Following their wedding, the couple began planning to build a home on the property.
Design inspiration for the home came from the historic Asa May house in nearby Capps, Florida. Architectural elements from historic buildings being demolished or purchased at auctions were incorporated into the plans.
Tallahassee's Old Floridian Hotel was the source of four huge 19th-century windows that were placed at the ends of the main hallways on each side of the first floor. The ceilings are thirteen-feet tall to frame the jumbo windows. The staircase off the grand foyer used pine from the Old Ormond Hotel which opened in 1888 and was built by Henry Flagler. Other historic elements from the Ormond Hotel include fireplace mantels, doorknobs, and other hardware. Flooring throughout the house is heart-of-pine. Construction on a two-story Plantation house was begun in 1990 and completed the following year.
There are formal living and dining rooms, a library with a comfortable reading area, a parlor with a wet bar, a chef's kitchen outfitted with high-end appliances and an informal dining area; a separate caterer’s kitchen; a butler’s pantry, an office, a Home cinema featuring pediments and light fixtures once in the old Florida Capital building, and a screened porch overlooking the landscaped backyard. The second-floor porch has a view of the lake.

===Honors===
- FSU Football Hall of Fame 1991
- Moore-Stone Award
- the Circle of Gold Award
- FSU Distinguished Service Award
- honorary Doctorate of Letters from Flagler College.
- T. K. Wetherell History and Social Sciences building named for him at Tallahassee Community College
- Bronze statue of T.K. Wetherell at FSU's Westcott Plaza, unveiled in January 2010
- the 8-floor FSU University Center Building "A" was named the T.K. Wetherell Building

===Health===
Wetherell was diagnosed with prostate cancer in 2002.

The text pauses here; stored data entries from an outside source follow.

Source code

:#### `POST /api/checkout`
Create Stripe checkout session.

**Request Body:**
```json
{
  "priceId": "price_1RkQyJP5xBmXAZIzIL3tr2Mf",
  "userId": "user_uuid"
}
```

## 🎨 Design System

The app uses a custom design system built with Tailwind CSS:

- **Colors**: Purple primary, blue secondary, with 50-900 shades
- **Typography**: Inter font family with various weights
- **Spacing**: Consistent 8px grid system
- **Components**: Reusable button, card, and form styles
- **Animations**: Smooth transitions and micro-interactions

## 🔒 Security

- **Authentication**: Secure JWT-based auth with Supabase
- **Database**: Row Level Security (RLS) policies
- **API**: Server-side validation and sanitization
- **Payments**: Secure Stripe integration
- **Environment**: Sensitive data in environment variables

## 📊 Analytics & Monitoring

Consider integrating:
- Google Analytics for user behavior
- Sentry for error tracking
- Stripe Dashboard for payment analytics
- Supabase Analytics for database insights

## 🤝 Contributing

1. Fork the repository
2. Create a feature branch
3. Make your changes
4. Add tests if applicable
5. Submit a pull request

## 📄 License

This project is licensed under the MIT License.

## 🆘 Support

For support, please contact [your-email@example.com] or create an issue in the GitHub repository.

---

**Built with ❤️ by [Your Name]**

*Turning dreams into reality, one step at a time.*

Wetherell had been seeing physicians at the Mayo Clinic in Jacksonville for several years, but in 2009 his doctors referred him to M.D. Anderson Cancer Center. His wife Ginger accompanied him to the facility in Houston and they returned every three weeks for more treatments. However, his cancer battle began to take more and more of his time.

Wetherell stated, “We’ve been through Expandia and all the drugs. They work for a while and then they quit working. I’ve done different trials. The bottom line is, I knew that this was coming to some degree or another. I knew I couldn’t do the stuff I needed to do at FSU. It’s just a 24/7 job. It’s a great job, I’m glad I did it. But I knew I couldn’t do it at the level I knew it needed to be done.” Wetherell had hoped for a few more years; he was only 65. He resigned as FSU's president on January 31, 2010.

Until his death, he and his wife lived at the 983-acre Oak Hill Plantation in Jefferson County, Florida, east of Tallahassee. He was a fan of hunting birds including turkey, dove and quail on the estate. In October 2003 he and his wife announced the donation of the $10 million Oak Hill Plantation to FSU after they die, and in 2012 or 2013 he changed his will to leave it to his wife. He also owned a ranch in Montana where he invited family and friends to spend time during summers.
A close friend noted that Wetherell also loved country music, NASCAR, Blue Bell ice cream and fried food. His FSU bio claimed that his interests included athletics, hunting & fishing, aviation and travel.

He died from complications due to cancer on December 16, 2018, six days before his 73rd birthday.